### TASK OBJECTIVE:
Can you update the stretch of material from its start through the line containing "genus: Apocynum" by replacing "common name" with "vernacular name" and reproducing every other part of those lines unchanged?

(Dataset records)
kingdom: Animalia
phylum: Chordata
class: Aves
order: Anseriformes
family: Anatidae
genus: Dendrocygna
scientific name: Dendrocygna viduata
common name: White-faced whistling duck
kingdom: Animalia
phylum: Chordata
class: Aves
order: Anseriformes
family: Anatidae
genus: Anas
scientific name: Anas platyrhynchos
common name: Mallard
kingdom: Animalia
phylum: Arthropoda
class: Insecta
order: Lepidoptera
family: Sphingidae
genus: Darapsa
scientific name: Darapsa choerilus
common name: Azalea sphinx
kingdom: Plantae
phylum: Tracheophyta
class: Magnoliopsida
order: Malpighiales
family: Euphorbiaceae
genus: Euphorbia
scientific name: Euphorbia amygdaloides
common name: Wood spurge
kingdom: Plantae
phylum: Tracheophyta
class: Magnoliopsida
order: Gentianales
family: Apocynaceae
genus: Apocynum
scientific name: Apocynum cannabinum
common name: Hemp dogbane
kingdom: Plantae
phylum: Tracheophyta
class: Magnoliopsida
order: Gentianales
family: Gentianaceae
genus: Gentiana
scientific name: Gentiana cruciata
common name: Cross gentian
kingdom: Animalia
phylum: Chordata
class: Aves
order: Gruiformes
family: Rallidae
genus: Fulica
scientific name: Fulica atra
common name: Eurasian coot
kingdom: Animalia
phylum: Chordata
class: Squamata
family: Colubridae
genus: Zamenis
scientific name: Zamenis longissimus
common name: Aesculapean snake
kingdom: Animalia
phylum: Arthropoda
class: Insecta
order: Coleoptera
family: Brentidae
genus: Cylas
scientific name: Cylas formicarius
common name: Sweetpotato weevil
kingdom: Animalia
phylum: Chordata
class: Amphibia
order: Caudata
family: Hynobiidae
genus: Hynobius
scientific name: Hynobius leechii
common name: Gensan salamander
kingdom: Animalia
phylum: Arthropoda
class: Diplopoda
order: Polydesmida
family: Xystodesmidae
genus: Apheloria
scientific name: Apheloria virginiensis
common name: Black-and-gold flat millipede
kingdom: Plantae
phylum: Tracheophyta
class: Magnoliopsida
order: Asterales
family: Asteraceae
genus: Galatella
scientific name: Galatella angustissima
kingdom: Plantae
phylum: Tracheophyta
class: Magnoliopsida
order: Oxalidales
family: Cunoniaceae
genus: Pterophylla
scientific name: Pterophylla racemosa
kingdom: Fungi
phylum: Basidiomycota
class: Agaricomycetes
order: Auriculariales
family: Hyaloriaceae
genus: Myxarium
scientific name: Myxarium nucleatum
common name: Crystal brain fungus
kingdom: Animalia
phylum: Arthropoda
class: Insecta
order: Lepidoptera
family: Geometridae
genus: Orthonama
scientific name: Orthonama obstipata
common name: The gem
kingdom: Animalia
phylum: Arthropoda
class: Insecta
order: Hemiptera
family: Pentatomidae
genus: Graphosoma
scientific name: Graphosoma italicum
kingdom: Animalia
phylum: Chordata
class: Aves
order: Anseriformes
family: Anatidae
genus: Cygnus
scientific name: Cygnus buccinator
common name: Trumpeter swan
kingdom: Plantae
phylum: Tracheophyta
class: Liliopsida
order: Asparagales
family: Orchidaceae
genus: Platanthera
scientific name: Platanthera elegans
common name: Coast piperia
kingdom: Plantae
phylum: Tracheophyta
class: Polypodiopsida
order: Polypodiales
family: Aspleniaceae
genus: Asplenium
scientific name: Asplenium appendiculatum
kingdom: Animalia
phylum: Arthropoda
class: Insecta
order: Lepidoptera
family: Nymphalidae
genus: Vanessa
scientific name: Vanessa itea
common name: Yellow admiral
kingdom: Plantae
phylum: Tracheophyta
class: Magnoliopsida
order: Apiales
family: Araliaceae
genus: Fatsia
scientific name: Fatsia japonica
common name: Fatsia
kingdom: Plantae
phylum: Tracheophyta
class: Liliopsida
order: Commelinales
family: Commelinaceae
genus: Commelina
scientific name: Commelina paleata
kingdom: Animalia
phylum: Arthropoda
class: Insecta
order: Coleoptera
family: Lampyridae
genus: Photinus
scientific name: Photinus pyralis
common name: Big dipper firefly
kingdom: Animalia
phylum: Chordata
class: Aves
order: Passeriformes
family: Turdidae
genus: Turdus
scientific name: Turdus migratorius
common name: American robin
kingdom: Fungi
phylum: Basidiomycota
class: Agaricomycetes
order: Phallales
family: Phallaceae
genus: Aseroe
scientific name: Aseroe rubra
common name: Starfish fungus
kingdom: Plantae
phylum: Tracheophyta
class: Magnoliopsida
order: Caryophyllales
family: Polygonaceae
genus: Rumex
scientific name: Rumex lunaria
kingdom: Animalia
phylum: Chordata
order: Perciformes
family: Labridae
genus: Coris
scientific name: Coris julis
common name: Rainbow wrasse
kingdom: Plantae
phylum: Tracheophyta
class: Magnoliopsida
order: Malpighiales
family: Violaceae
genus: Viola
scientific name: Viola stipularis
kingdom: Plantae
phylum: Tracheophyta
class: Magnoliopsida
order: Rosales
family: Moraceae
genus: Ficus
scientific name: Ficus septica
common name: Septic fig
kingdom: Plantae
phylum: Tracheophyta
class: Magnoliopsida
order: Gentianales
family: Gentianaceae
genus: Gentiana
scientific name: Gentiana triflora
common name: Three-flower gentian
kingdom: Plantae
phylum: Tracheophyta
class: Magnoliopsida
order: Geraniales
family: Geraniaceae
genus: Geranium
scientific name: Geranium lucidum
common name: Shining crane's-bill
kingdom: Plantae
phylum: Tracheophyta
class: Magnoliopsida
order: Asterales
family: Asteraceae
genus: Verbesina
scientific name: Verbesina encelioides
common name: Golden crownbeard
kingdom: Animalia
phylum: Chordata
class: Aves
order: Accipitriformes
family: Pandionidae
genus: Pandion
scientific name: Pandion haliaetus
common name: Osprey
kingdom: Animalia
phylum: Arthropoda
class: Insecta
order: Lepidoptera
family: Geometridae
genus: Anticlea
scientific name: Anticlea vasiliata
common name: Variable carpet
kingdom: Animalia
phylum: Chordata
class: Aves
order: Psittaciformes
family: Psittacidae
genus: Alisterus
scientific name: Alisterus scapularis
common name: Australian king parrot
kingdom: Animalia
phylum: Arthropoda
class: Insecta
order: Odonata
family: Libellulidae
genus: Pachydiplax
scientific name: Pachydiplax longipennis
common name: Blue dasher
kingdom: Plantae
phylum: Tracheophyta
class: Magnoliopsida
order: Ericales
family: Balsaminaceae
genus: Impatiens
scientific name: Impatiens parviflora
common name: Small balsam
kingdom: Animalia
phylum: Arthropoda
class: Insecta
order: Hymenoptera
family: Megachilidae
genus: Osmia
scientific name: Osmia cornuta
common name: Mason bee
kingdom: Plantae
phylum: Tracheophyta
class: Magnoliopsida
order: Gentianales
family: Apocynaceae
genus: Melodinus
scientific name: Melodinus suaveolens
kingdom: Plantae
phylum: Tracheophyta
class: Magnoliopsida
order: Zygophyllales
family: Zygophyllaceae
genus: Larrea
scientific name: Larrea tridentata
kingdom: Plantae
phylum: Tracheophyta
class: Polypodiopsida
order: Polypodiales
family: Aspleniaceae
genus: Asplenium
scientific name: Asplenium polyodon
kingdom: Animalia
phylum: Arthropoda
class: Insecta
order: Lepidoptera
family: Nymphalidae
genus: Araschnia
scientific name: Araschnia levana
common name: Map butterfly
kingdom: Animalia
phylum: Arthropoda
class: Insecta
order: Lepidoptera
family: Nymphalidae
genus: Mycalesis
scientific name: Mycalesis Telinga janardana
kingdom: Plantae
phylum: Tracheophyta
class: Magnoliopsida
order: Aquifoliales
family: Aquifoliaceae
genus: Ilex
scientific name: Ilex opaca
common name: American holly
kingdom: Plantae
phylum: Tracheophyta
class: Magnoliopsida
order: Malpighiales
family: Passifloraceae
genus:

### RESULT OF THE TASK:
kingdom: Animalia
phylum: Chordata
class: Aves
order: Anseriformes
family: Anatidae
genus: Dendrocygna
scientific name: Dendrocygna viduata
vernacular name: White-faced whistling duck
kingdom: Animalia
phylum: Chordata
class: Aves
order: Anseriformes
family: Anatidae
genus: Anas
scientific name: Anas platyrhynchos
vernacular name: Mallard
kingdom: Animalia
phylum: Arthropoda
class: Insecta
order: Lepidoptera
family: Sphingidae
genus: Darapsa
scientific name: Darapsa choerilus
vernacular name: Azalea sphinx
kingdom: Plantae
phylum: Tracheophyta
class: Magnoliopsida
order: Malpighiales
family: Euphorbiaceae
genus: Euphorbia
scientific name: Euphorbia amygdaloides
vernacular name: Wood spurge
kingdom: Plantae
phylum: Tracheophyta
class: Magnoliopsida
order: Gentianales
family: Apocynaceae
genus: Apocynum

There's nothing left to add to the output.